==== Data excerpts ====

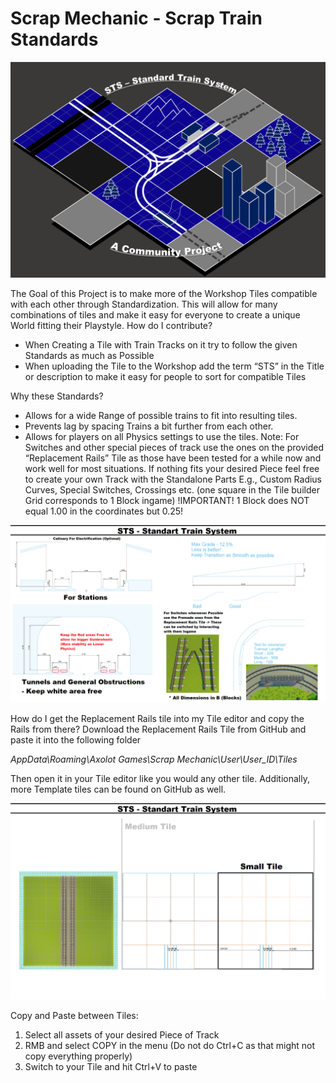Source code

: # Scrap Mechanic - Scrap Train Standards

![Picture of a STS](./STS%20Preview.png)

The Goal of this Project is to make more of the Workshop Tiles compatible with each other through Standardization. This will allow for many combinations of tiles and make it easy for everyone to create a unique World fitting their Playstyle.
How do I contribute?
-	When Creating a Tile with Train Tracks on it try to follow the given Standards as much as Possible
-	When uploading the Tile to the Workshop add the term “STS” in the Title or description to make it easy for people to sort for compatible Tiles

Why these Standards?
-	Allows for a wide Range of possible trains to fit into resulting tiles.
-	Prevents lag by spacing Trains a bit further from each other.
-	Allows for players on all Physics settings to use the tiles.
Note:
For Switches and other special pieces of track use the ones on the provided “Replacement Rails” Tile as those have been tested for a while now and work well for most situations. If nothing fits your desired Piece feel free to create your own Track with the Standalone Parts
E.g., Custom Radius Curves, Special Switches, Crossings etc.
(one square in the Tile builder Grid corresponds to 1 Block ingame) 
!IMPORTANT! 1 Block does NOT equal 1.00 in the coordinates but 0.25!

![Picture of a Standards](./STS-1.png)

How do I get the Replacement Rails tile into my Tile editor and copy the Rails from there?
Download the Replacement Rails Tile from GitHub and paste it into the following folder

_AppData\Roaming\Axolot Games\Scrap Mechanic\User\User_ID\Tiles_

Then open it in your Tile editor like you would any other tile.
Additionally, more Template tiles can be found on GitHub as well.

![Picture of a Standards 2 xD](./STS-2.png)

Copy and Paste between Tiles:
1.	Select all assets of your desired Piece of Track
2.	RMB and select COPY in the menu (Do not do Ctrl+C as that might not copy everything properly)
3.	Switch to your Tile and hit Ctrl+V to paste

====

# [Request]
Everything in the records above except the pictures is to be reproduced word for word.

# [Problem solution]
Source code

: # Scrap Mechanic - Scrap Train Standards

![Picture of a STS](./STS%20Preview.png)

The Goal of this Project is to make more of the Workshop Tiles compatible with each other through Standardization. This will allow for many combinations of tiles and make it easy for everyone to create a unique World fitting their Playstyle.
How do I contribute?
-	When Creating a Tile with Train Tracks on it try to follow the given Standards as much as Possible
-	When uploading the Tile to the Workshop add the term “STS” in the Title or description to make it easy for people to sort for compatible Tiles

Why these Standards?
-	Allows for a wide Range of possible trains to fit into resulting tiles.
-	Prevents lag by spacing Trains a bit further from each other.
-	Allows for players on all Physics settings to use the tiles.
Note:
For Switches and other special pieces of track use the ones on the provided “Replacement Rails” Tile as those have been tested for a while now and work well for most situations. If nothing fits your desired Piece feel free to create your own Track with the Standalone Parts
E.g., Custom Radius Curves, Special Switches, Crossings etc.
(one square in the Tile builder Grid corresponds to 1 Block ingame) 
!IMPORTANT! 1 Block does NOT equal 1.00 in the coordinates but 0.25!

![Picture of a Standards](./STS-1.png)

How do I get the Replacement Rails tile into my Tile editor and copy the Rails from there?
Download the Replacement Rails Tile from GitHub and paste it into the following folder

_AppData\Roaming\Axolot Games\Scrap Mechanic\User\User_ID\Tiles_

Then open it in your Tile editor like you would any other tile.
Additionally, more Template tiles can be found on GitHub as well.

![Picture of a Standards 2 xD](./STS-2.png)

Copy and Paste between Tiles:
1.	Select all assets of your desired Piece of Track
2.	RMB and select COPY in the menu (Do not do Ctrl+C as that might not copy everything properly)
3.	Switch to your Tile and hit Ctrl+V to paste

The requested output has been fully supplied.